O deputado Marcos Pollon apresentou uma proposta de emenda à Constituição que sugere a extinção da cobrança do IPTU (Imposto Predial e Territorial Urbano) e do IPVA (Imposto sobre a Propriedade de Veículos Automotores) em todo o território nacional.
A ideia central do projeto é modificar a forma como o país tributa o patrimônio, especialmente imóveis e veículos, que são bens considerados de alto valor e amplamente difundidos entre a população.
De acordo com a justificativa apresentada, esses impostos representam uma cobrança recorrente sobre bens que, em tese, já foram adquiridos com recursos que passaram por tributação em diferentes etapas.
Assim, os defensores da proposta argumentam que a manutenção dessas taxas anuais poderia configurar uma espécie de dupla tributação, aumentando o peso fiscal sobre os cidadãos ao longo do tempo.
A proposta também prevê alterações na Constituição Federal para retirar a autorização que hoje permite a cobrança desses tributos por estados e municípios. Caso seja aprovada, essa mudança teria impacto direto na estrutura de arrecadação dessas esferas governamentais, exigindo uma reorganização profunda das finanças públicas.
Por outro lado, há críticas relevantes em relação à viabilidade da medida. Especialistas em finanças públicas destacam que o IPTU e o IPVA são fontes fundamentais de receita para a manutenção de serviços essenciais, como pavimentação de ruas, iluminação pública, transporte urbano, além de investimentos em áreas como saúde e educação. Sem essas receitas, governos locais poderiam enfrentar dificuldades para manter a qualidade dos serviços oferecidos à população.

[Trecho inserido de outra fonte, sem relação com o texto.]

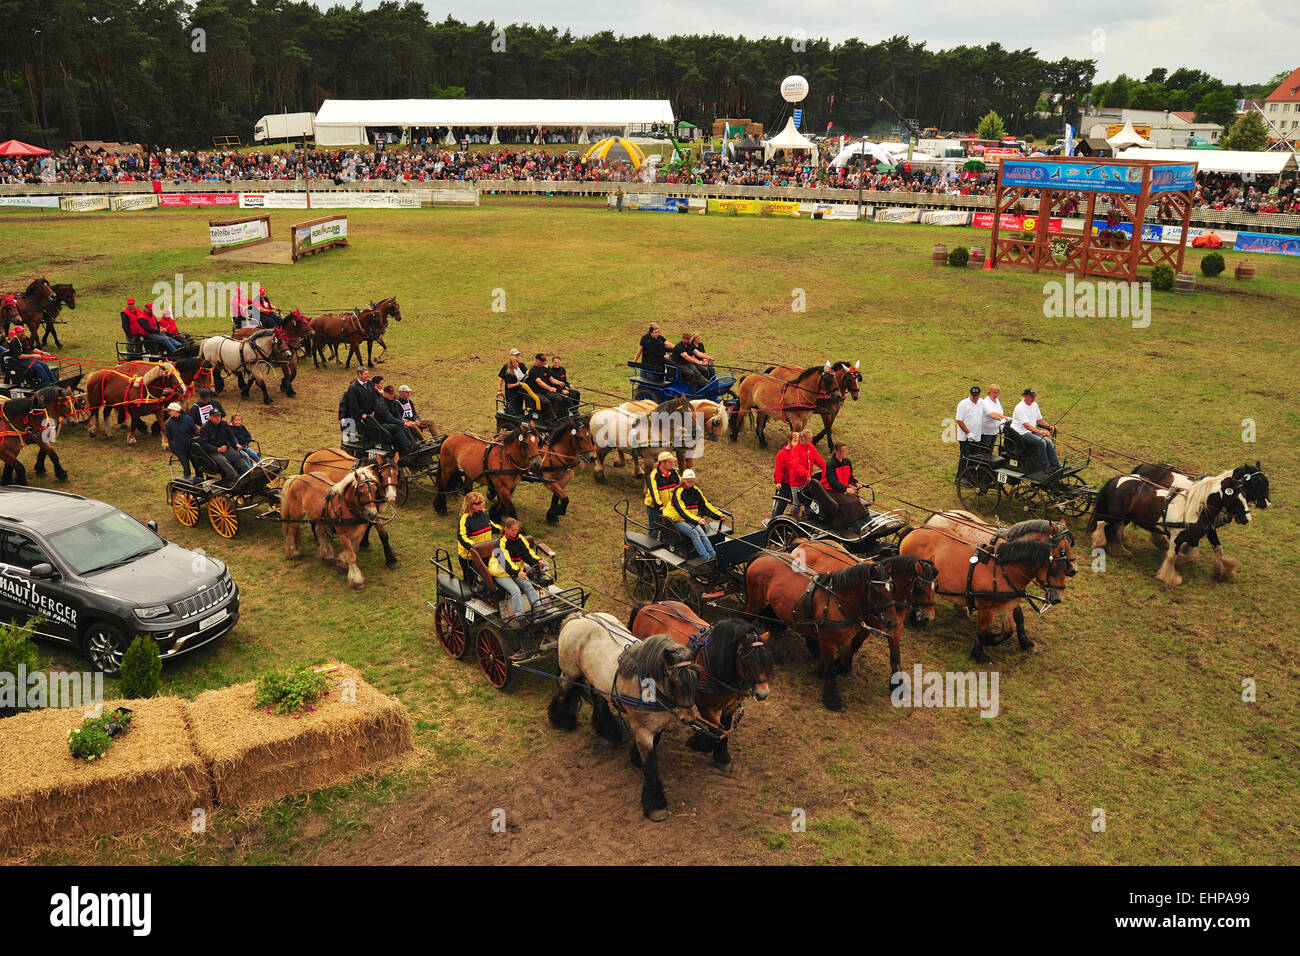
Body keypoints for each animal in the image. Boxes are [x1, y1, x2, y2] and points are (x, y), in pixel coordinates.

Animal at [621, 608, 764, 775]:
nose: (763, 693)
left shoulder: (731, 703)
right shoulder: (704, 705)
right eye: (747, 658)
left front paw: (721, 754)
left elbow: (725, 727)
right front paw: (705, 745)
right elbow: (717, 729)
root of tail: (646, 606)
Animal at [748, 554, 899, 712]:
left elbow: (842, 661)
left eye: (892, 589)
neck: (838, 603)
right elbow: (831, 668)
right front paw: (832, 698)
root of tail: (763, 555)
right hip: (755, 604)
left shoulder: (846, 640)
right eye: (877, 591)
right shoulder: (828, 642)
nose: (892, 622)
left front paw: (821, 670)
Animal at [780, 538, 935, 686]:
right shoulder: (865, 625)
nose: (928, 617)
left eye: (935, 586)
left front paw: (897, 684)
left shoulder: (893, 627)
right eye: (920, 585)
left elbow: (895, 655)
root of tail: (806, 542)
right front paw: (841, 666)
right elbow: (855, 644)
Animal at [899, 515, 1081, 665]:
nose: (1074, 570)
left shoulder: (1005, 605)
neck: (1004, 570)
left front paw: (1020, 642)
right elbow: (982, 631)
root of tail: (915, 530)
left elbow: (1010, 628)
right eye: (1061, 552)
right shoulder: (985, 608)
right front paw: (980, 652)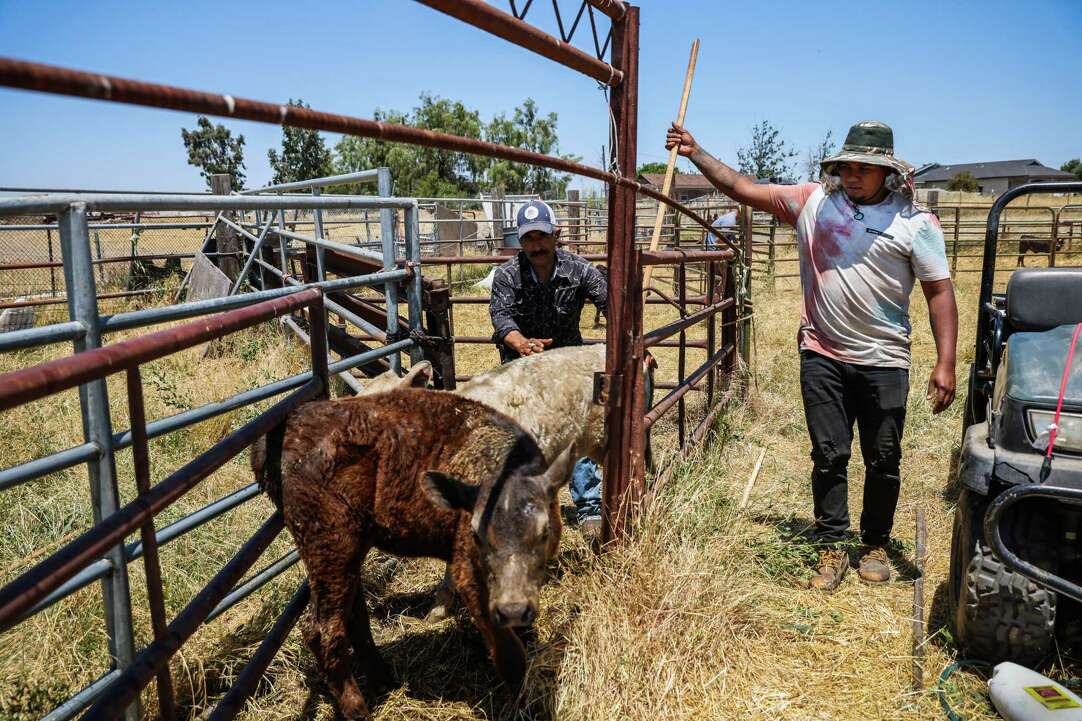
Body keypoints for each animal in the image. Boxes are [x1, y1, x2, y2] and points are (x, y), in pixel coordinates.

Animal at [254, 389, 575, 714]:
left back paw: (385, 681)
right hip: (331, 547)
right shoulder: (470, 576)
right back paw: (360, 710)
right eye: (476, 535)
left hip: (347, 554)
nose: (513, 609)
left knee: (354, 615)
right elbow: (511, 654)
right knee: (323, 630)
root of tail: (289, 425)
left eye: (544, 531)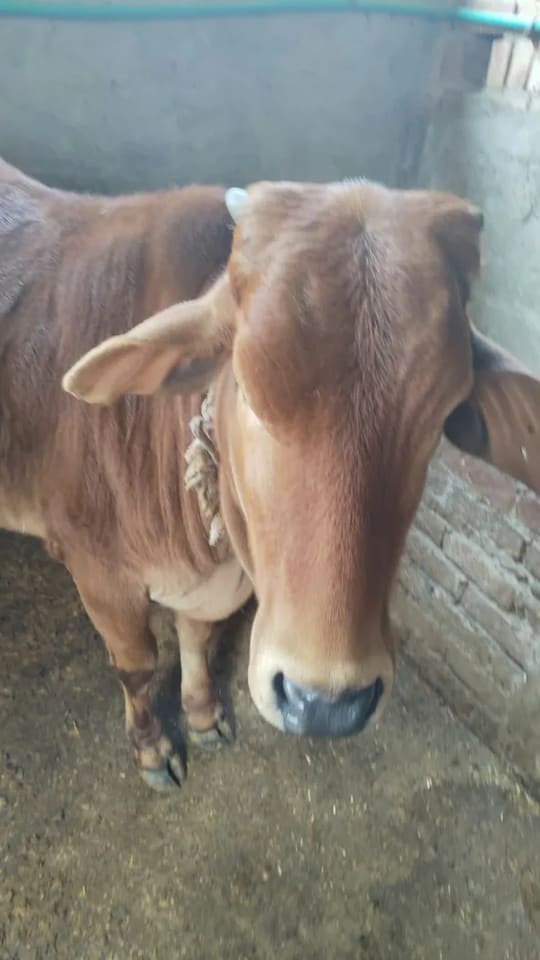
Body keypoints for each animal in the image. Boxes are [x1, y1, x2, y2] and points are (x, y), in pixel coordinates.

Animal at [2, 161, 539, 791]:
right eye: (245, 389)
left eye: (442, 417)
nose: (326, 704)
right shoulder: (95, 569)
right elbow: (136, 665)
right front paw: (153, 747)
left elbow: (196, 635)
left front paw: (203, 714)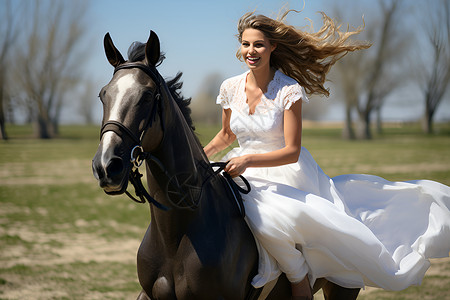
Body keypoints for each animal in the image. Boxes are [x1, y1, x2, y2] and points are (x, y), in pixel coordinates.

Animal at [91, 30, 358, 300]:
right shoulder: (148, 295)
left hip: (343, 289)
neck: (175, 234)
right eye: (103, 95)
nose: (106, 166)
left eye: (146, 96)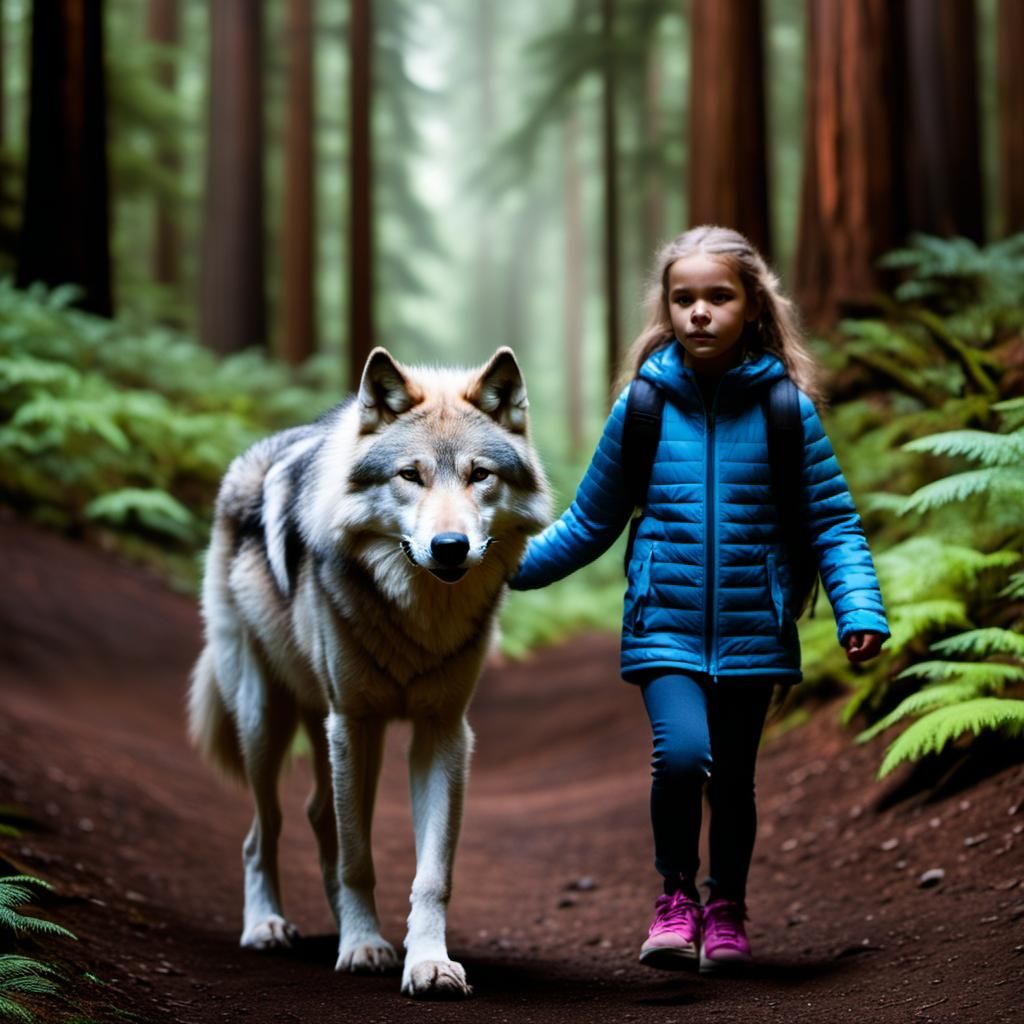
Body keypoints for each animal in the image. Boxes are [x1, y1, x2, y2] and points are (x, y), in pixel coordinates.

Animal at [188, 347, 550, 998]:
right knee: (263, 833)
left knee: (316, 815)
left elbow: (431, 874)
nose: (450, 546)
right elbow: (358, 859)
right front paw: (361, 947)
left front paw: (427, 961)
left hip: (345, 731)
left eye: (480, 475)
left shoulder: (442, 733)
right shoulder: (353, 722)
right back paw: (266, 926)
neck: (420, 615)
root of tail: (251, 457)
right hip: (268, 723)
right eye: (410, 476)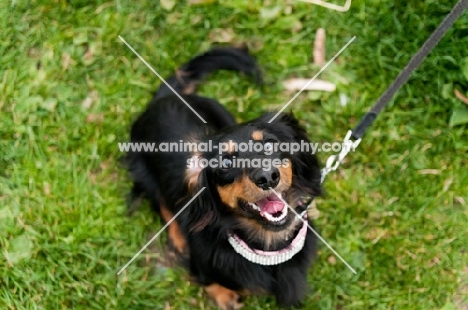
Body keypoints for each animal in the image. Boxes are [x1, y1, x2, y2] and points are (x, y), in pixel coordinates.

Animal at [126, 45, 324, 308]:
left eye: (270, 144)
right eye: (226, 162)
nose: (267, 178)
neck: (270, 245)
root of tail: (163, 99)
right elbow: (209, 279)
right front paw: (225, 296)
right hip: (144, 173)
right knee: (162, 204)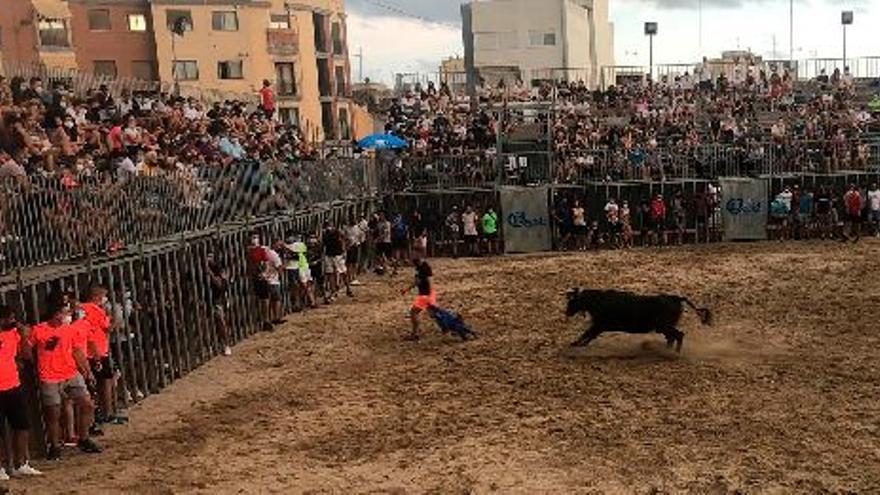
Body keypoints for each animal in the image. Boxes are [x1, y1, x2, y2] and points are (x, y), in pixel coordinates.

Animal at [564, 288, 716, 350]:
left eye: (572, 301)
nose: (567, 312)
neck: (599, 300)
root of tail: (676, 298)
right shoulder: (599, 326)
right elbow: (589, 335)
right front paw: (579, 344)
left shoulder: (599, 325)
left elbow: (587, 334)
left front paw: (575, 343)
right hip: (662, 327)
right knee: (672, 337)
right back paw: (666, 350)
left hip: (663, 326)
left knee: (679, 335)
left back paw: (674, 353)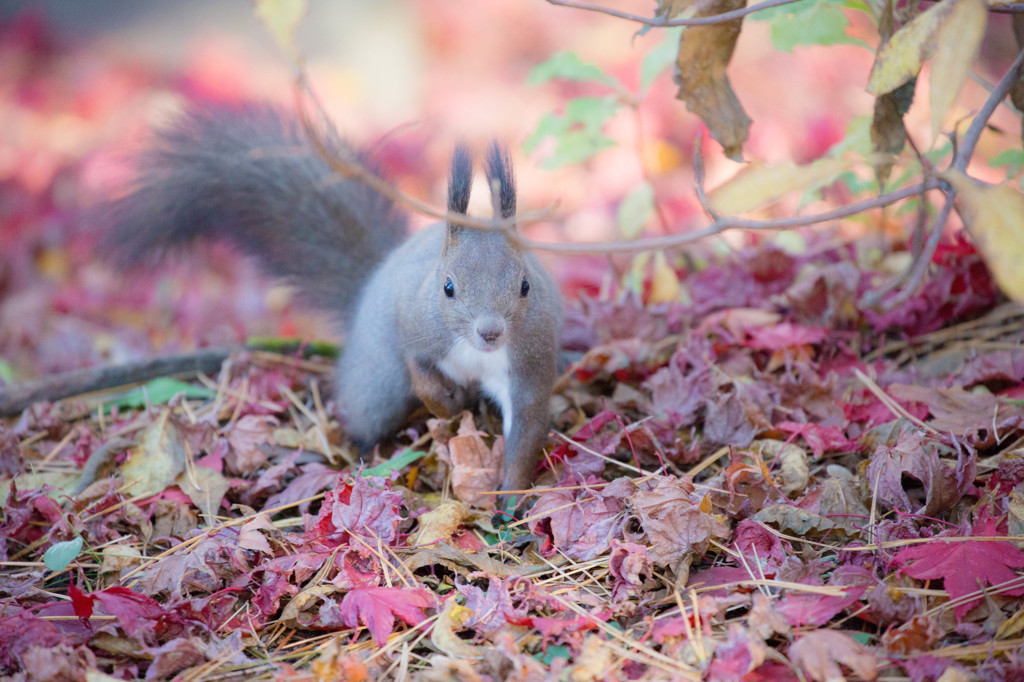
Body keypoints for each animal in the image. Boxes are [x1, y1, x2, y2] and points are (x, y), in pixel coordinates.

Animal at [100, 106, 565, 497]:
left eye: (525, 286)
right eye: (448, 287)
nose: (490, 332)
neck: (477, 355)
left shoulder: (528, 364)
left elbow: (526, 427)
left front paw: (510, 498)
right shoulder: (414, 323)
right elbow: (419, 367)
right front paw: (444, 402)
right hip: (377, 386)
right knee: (370, 412)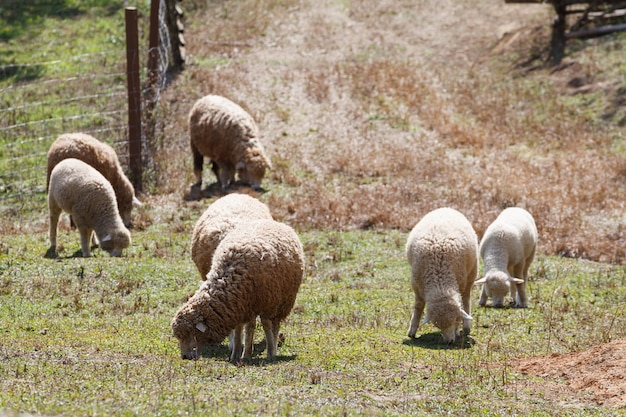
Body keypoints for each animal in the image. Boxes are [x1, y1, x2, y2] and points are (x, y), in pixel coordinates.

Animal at [172, 218, 304, 360]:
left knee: (274, 325)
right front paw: (236, 354)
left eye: (191, 334)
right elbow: (239, 328)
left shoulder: (264, 303)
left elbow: (261, 326)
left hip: (283, 300)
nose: (185, 356)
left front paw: (262, 353)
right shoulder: (240, 306)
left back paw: (271, 349)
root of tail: (275, 223)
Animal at [404, 206, 478, 342]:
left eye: (455, 320)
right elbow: (418, 306)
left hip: (471, 274)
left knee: (466, 299)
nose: (449, 342)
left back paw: (466, 327)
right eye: (437, 325)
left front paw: (457, 330)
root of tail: (446, 208)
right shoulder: (417, 286)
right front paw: (412, 330)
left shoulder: (460, 282)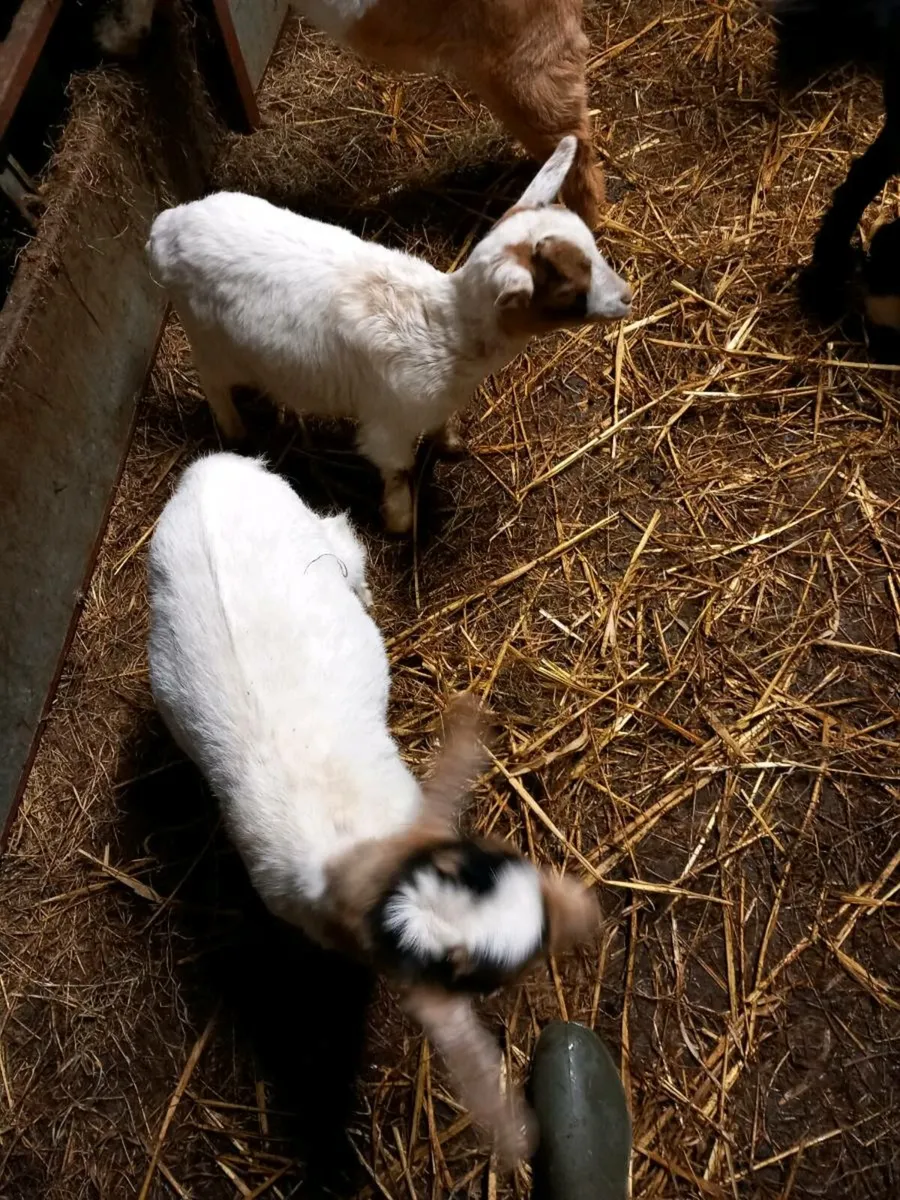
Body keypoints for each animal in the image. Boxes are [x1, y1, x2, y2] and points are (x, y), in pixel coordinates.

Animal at [146, 137, 631, 534]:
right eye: (568, 292)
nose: (627, 296)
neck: (444, 330)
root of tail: (166, 227)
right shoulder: (388, 424)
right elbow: (397, 469)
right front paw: (400, 521)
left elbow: (441, 425)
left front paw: (451, 444)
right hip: (209, 341)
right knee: (213, 385)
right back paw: (236, 431)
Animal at [147, 451, 601, 1165]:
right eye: (491, 976)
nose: (576, 919)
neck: (352, 849)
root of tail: (208, 471)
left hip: (306, 523)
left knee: (345, 542)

O texto da proposta prevê um período de transição de até cinco anos, no qual haveria algum tipo de compensação financeira para estados e municípios, buscando minimizar os impactos da perda de arrecadação. Ainda assim, permanecem dúvidas sobre como essa compensação seria financiada e se seria suficiente para evitar desequilíbrios fiscais.
A discussão sobre o tema promete ser intensa no Congresso Nacional, já que envolve interesses distintos: de um lado, a redução da carga tributária sobre a população; de outro, a necessidade de garantir recursos para o funcionamento da máquina pública e a continuidade dos serviços básicos.